Seabrook Island, SC 29455, United States.
J Pharmacol Toxicol Methods. 2017 Nov-Dec;88(Pt 2):109-122. doi: 10.1016/j.vascn.2017.08.006. Epub 2017 Aug 19.
Loperamide (Immodium®) is indicated for symptomatic control of diarrhea. It is a μ-opioid receptor agonist, and recently has been associated with misuse and abuse. At therapeutic doses loperamide has not been associated with cardiotoxicity. However, loperamide overdose is associated with proarrhythmia and death - two effects that are likely attributable to its block of cardiac ion channels that are critical for generating action potentials. In this study, we defined loperamide-hERG channel interaction characteristics, and used a ventricular myocyte action potential model to compare loperamide's proarrhythmia propensity to twelve drugs with defined levels of clinical risk.
Whole-cell voltage-clamp recordings were performed at 37°C on a HEK293 cell line stably expressing the hERG channel proteins, and loperamide was bath-applied to assess its effects on hERG current. Loperamide suppressed hERG current in a use- and voltage-dependent but frequency-independent manner, with a half-maximal inhibitory concentration <90nM. The onset of current suppression was concentration-dependent and appeared to follow a first-order reaction. Loperamide also altered the voltage-dependence of steady state hERG current properties. Electrophysiological data were integrated into a myocyte model that simulated dynamic drug-hERG channel interaction to estimate Torsade de Pointes risk through comparisons with reference drugs with defined clinical risk. In the context of overdose that would result in loperamide levels far exceeding those produced by therapeutic doses, loperamide is placed in the high risk category, alongside quinidine, bepridil, dofetilide, and sotalol.
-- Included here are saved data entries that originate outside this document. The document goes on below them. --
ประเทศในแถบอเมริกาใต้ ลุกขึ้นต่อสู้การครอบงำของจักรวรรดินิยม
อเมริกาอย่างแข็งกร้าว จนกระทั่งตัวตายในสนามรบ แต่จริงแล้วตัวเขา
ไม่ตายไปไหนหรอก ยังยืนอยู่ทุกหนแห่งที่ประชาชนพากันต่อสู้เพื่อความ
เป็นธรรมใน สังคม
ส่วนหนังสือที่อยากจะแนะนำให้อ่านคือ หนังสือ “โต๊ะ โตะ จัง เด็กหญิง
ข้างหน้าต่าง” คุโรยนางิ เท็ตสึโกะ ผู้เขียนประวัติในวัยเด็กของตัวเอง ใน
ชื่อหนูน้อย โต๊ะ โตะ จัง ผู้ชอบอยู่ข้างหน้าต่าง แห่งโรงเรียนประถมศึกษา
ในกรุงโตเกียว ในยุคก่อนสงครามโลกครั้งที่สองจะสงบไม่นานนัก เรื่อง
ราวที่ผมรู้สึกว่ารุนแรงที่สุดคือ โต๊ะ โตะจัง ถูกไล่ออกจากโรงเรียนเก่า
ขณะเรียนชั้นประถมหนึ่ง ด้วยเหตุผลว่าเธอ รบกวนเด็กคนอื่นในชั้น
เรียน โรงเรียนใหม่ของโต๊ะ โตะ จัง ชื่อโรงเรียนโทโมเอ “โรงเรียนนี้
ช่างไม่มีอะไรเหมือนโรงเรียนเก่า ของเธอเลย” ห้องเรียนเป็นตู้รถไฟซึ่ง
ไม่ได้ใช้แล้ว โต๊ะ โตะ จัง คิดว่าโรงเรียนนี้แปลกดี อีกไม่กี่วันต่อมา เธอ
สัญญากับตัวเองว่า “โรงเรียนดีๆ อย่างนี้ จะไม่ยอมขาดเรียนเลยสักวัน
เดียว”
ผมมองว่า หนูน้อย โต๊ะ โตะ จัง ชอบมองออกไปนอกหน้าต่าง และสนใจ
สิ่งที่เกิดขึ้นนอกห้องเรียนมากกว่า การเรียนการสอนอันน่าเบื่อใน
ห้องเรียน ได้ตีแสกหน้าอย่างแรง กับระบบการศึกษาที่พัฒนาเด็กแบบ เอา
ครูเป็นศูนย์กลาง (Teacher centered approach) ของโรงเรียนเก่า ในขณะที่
The combined in vitro and in silico approach provides mechanistic insight regarding the potential for loperamide to generate cardiotoxicity in overdose situations. This strategy holds promise for improving cardiac safety assessment.
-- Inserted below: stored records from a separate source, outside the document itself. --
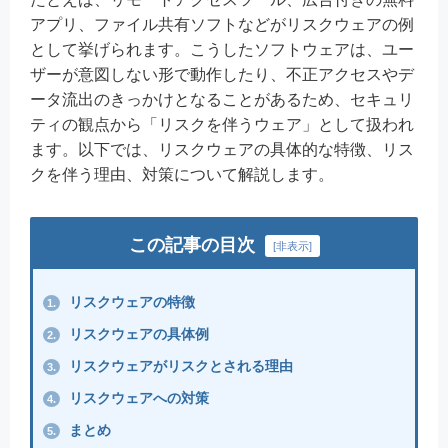
アプリ、ファイル共有ソフトなどがリスクウェアの例
として挙げられます。こうしたソフトウェアは、ユー
ザーが意図しない形で動作したり、不正アクセスやデ
ータ流出のきっかけとなることがあるため、セキュリ
ティの観点から「リスクを伴うウェア」として扱われ
ます。以下では、リスクウェアの具体的な特徴、リス
クを伴う理由、対策について解説します。
この記事の目次
[
非表示
]
リスクウェアの特徴
1.
リスクウェアの具体例
2.
リスクウェアがリスクとされる理由
3.
リスクウェアへの対策
4.
まとめ
5.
洛哌丁胺(易蒙停®)用于腹泻的症状控制。它是一种μ-阿片受体激动剂,最近与误用和滥用有关。在治疗剂量下,洛哌丁胺与心脏毒性无关。然而,洛哌丁胺过量与心律失常和死亡有关——这两种效应可能归因于其对产生动作电位至关重要的心脏离子通道的阻断。在本研究中,我们确定了洛哌丁胺与hERG通道的相互作用特征,并使用心室肌细胞动作电位模型将洛哌丁胺致心律失常的倾向与十二种具有明确临床风险水平的药物进行比较。
在37°C下,对稳定表达hERG通道蛋白的HEK293细胞系进行全细胞电压钳记录,通过浴槽给药洛哌丁胺来评估其对hERG电流的影响。洛哌丁胺以使用和电压依赖性但频率非依赖性的方式抑制hERG电流,半数最大抑制浓度<90nM。电流抑制的起始呈浓度依赖性,似乎遵循一级反应。洛哌丁胺还改变了hERG电流特性的电压依赖性。将电生理数据整合到一个肌细胞模型中,该模型模拟动态药物-hERG通道相互作用,通过与具有明确临床风险的参考药物比较来估计尖端扭转型室性心动过速的风险。在过量用药导致洛哌丁胺水平远远超过治疗剂量所产生的水平的情况下,洛哌丁胺与奎尼丁、苄普地尔、多非利特和索他洛尔一样被归为高风险类别。
体外和计算机模拟相结合的方法为洛哌丁胺在过量用药情况下产生心脏毒性的可能性提供了机制性见解。这种策略有望改善心脏安全性评估。